[RECORDS FOR THIS TASK Boundary: Start]
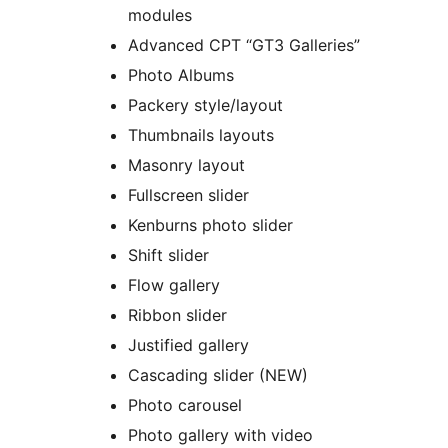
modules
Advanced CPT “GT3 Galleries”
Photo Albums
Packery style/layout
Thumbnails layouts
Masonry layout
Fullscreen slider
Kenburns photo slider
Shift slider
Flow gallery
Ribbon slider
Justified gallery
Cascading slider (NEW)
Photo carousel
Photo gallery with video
[RECORDS FOR THIS TASK Boundary: End]
[RECORDS FOR THIS TASK Boundary: Start]
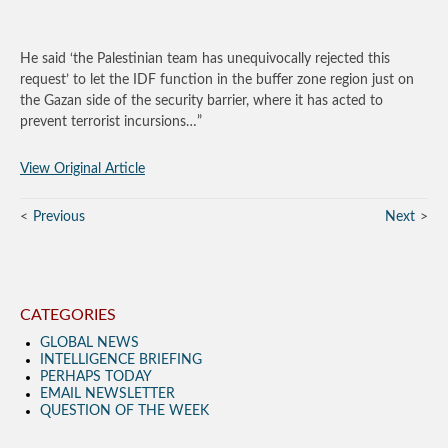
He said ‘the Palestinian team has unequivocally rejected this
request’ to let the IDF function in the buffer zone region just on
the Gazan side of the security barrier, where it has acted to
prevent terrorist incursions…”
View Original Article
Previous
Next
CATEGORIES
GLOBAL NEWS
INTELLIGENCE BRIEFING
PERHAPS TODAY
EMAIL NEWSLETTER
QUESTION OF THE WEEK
[RECORDS FOR THIS TASK Boundary: End]
• EXERCISE DIRECTIONS
Transcribe, word for word, every line starting at the one that contains "He said ‘the" and ending at the one that contains "QUESTION OF THE WEEK".

• FINISHED TASK
He said ‘the Palestinian team has unequivocally rejected this
request’ to let the IDF function in the buffer zone region just on
the Gazan side of the security barrier, where it has acted to
prevent terrorist incursions…”
View Original Article
Previous
Next
CATEGORIES
GLOBAL NEWS
INTELLIGENCE BRIEFING
PERHAPS TODAY
EMAIL NEWSLETTER
QUESTION OF THE WEEK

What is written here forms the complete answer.